(Beginning of Document segment)

Gwen Sutherland

Personal information
- Full name: Gwendoline Anne Sutherland
- Born: 1921 Perth, Australia
- Died: 1995 (aged 73–74) Australia
- Batting: Right-handed
- Bowling: Right-arm off break
- Role: All-rounder

International information
- National side: New Zealand (1957);
- Test debut (cap 36): 18 January 1957 v Australia
- Last Test: 27 December 1957 v England

Domestic team information
- 1950/51–1957/58: Wellington

Career statistics
| Competition | WTest | WFC |
| Matches | 3 | 26 |
| Runs scored | 66 | 500 |
| Batting average | 11.00 | 15.15 |
| 100s/50s | 0/0 | 0/0 |
| Top score | 22 | 48 |
| Balls bowled | 288 | 1,949 |
| Wickets | 2 | 43 |
| Bowling average | 43.00 | 13.92 |
| 5 wickets in innings | 0 | 2 |
| 10 wickets in match | 0 | 0 |
| Best bowling | 1/29 | 6/63 |
| Catches/stumpings | 1/– | 13/– |
- Source: CricketArchive, 12 October 2021

= Gwen Sutherland =

New Zealand cricketer

Gwendoline Anne Sutherland (1921–1995) was a New Zealand cricketer who played as a right-arm off break bowler and right-handed batter. Having made her Test debut against Australia in 1957, she played in three Test matches for New Zealand in 1957. She played domestic cricket for Wellington.

(End of Document segment)
(Beginning of Information shown)

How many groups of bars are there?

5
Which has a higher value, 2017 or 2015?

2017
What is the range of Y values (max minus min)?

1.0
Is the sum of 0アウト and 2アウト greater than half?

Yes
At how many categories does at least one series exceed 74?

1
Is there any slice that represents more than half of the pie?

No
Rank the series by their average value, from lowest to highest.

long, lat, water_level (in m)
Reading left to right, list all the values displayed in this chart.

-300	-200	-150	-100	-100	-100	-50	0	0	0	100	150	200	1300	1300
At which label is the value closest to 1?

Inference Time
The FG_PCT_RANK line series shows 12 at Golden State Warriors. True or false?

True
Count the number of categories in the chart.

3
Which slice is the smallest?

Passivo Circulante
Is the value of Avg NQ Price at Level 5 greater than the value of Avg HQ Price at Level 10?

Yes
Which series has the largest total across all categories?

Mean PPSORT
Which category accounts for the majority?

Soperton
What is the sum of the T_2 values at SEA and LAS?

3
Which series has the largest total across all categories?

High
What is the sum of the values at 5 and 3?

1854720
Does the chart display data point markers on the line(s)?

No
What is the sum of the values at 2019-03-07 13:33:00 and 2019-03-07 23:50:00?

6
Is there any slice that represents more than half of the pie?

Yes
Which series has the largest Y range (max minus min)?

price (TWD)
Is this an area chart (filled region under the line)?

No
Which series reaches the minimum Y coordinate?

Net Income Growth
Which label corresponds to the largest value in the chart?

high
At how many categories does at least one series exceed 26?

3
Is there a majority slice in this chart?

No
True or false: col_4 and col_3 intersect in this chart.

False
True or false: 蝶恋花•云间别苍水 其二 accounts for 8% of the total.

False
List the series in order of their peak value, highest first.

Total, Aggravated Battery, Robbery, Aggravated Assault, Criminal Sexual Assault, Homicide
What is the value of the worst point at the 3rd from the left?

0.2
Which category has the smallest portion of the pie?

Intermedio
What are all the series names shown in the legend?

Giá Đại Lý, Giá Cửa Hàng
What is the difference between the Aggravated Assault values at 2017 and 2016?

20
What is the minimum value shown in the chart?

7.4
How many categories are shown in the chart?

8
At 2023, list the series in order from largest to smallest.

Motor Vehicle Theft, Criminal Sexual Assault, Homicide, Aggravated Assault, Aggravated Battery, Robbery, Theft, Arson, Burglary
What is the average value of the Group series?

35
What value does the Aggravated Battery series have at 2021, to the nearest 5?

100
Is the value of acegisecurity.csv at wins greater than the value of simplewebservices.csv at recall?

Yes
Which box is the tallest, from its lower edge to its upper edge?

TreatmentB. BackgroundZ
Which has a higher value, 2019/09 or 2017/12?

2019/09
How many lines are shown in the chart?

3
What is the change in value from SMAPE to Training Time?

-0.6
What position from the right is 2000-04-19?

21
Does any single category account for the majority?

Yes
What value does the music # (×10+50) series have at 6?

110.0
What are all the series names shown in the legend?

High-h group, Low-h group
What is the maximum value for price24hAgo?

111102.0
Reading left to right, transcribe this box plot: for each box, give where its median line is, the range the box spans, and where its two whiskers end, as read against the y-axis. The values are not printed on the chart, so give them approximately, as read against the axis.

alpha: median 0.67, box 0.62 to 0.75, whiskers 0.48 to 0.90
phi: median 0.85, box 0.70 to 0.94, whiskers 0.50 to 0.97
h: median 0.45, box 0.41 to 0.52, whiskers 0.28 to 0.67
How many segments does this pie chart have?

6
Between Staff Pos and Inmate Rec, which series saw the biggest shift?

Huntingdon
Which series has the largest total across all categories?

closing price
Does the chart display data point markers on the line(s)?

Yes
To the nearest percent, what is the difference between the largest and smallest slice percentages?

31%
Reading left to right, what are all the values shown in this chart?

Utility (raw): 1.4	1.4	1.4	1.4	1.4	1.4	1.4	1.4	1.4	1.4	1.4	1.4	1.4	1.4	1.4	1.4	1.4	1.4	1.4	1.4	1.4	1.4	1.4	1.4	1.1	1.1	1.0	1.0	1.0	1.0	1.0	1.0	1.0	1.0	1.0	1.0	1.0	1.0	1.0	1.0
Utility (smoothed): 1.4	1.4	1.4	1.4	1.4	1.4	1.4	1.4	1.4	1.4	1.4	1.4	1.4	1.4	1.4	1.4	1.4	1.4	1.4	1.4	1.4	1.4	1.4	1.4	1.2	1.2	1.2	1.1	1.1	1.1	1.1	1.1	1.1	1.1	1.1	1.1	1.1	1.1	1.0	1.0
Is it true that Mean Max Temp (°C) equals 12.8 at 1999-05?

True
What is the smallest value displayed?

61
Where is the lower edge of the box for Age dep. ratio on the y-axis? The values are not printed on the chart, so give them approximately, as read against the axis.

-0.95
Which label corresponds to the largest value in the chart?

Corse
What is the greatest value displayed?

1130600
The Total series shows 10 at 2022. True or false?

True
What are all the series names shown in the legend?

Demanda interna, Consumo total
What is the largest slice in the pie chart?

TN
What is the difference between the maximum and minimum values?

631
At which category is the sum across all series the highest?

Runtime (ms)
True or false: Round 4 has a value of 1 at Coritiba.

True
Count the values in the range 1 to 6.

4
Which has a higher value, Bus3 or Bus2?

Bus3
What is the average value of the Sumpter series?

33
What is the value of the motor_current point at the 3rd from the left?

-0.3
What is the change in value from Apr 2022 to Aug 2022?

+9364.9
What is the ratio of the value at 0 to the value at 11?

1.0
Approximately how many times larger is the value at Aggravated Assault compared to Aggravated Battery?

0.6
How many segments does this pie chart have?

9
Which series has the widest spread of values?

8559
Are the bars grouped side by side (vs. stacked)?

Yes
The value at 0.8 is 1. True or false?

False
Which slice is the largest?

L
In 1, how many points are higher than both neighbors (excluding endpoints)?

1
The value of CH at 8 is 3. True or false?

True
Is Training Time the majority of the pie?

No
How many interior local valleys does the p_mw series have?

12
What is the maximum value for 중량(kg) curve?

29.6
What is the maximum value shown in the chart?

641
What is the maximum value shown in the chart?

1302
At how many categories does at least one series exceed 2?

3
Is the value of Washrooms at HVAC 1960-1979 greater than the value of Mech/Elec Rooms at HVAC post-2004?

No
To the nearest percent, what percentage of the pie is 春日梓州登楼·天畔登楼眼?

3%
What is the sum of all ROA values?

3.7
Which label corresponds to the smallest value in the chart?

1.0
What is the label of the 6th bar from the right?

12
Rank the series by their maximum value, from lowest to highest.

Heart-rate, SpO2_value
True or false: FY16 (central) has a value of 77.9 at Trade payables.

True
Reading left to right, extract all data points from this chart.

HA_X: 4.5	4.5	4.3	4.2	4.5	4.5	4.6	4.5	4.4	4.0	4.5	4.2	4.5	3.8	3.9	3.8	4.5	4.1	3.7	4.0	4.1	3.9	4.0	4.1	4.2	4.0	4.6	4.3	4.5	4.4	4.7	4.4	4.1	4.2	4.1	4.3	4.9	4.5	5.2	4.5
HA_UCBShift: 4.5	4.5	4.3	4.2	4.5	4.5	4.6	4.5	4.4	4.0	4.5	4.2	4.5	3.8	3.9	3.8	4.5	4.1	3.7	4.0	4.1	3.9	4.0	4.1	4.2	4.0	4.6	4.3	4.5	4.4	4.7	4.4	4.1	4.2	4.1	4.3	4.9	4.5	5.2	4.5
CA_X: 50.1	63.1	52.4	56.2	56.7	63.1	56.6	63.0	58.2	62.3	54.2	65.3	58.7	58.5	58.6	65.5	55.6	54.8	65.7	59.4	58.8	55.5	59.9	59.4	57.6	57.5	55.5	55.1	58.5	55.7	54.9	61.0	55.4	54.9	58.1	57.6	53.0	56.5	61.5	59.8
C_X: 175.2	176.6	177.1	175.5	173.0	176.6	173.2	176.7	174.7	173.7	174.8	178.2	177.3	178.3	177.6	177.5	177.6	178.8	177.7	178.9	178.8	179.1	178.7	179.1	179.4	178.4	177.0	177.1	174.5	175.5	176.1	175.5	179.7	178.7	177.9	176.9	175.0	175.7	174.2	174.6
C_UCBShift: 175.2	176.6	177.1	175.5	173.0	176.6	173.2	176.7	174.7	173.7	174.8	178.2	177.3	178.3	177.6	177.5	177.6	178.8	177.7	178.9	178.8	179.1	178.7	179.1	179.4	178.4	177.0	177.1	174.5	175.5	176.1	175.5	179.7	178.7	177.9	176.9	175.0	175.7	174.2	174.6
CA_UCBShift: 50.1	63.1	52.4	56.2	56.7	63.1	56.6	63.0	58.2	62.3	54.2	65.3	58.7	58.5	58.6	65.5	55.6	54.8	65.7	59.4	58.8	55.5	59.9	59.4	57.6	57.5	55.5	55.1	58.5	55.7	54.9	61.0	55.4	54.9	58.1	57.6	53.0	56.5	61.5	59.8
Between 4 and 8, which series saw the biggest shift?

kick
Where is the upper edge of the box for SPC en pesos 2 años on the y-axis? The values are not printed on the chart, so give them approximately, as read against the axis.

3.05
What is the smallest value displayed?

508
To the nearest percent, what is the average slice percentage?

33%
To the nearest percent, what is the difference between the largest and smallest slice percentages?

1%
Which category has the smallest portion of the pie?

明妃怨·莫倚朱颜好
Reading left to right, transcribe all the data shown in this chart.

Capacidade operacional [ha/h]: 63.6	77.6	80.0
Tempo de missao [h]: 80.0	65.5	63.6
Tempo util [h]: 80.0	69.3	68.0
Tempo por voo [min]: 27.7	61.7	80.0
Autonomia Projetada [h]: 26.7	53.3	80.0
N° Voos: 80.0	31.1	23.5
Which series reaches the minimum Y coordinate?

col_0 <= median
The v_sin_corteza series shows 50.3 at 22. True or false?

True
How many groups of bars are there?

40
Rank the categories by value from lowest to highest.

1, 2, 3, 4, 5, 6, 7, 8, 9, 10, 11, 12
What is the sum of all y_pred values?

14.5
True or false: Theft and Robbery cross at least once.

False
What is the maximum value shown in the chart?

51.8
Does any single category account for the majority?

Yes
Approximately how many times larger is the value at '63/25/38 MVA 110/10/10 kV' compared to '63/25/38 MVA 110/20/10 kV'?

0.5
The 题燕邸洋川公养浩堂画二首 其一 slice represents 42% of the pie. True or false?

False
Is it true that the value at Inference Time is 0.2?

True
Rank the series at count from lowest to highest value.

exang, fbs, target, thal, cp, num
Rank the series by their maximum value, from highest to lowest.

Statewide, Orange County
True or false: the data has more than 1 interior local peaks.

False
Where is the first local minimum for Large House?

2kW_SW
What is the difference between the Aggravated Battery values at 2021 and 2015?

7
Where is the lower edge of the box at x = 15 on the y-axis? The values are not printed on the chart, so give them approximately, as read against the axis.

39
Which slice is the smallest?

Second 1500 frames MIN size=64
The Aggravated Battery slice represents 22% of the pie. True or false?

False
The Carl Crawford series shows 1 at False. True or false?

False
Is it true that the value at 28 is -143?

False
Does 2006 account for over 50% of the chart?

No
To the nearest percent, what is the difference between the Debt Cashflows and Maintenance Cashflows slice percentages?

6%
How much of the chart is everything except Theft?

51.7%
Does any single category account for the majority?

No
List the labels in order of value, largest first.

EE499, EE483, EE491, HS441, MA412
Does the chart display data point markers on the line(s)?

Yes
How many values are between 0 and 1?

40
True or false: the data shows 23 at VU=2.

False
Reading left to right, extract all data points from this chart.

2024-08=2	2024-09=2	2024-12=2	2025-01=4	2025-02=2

(End of Information shown)

**Work instructions:**
a - According to the Gwen Sutherland profile, on what date did she make her Test debut?
b - From the Gwen Sutherland profile, extract the stretch from "Gwendoline Anne Sutherland (1921–1995)" through "cricket for Wellington.".

**Answers for this exercise:**
a - 18 January 1957

b -
Gwendoline Anne Sutherland (1921–1995) was a New Zealand cricketer who played as a right-arm off break bowler and right-handed batter. Having made her Test debut against Australia in 1957, she played in three Test matches for New Zealand in 1957. She played domestic cricket for Wellington.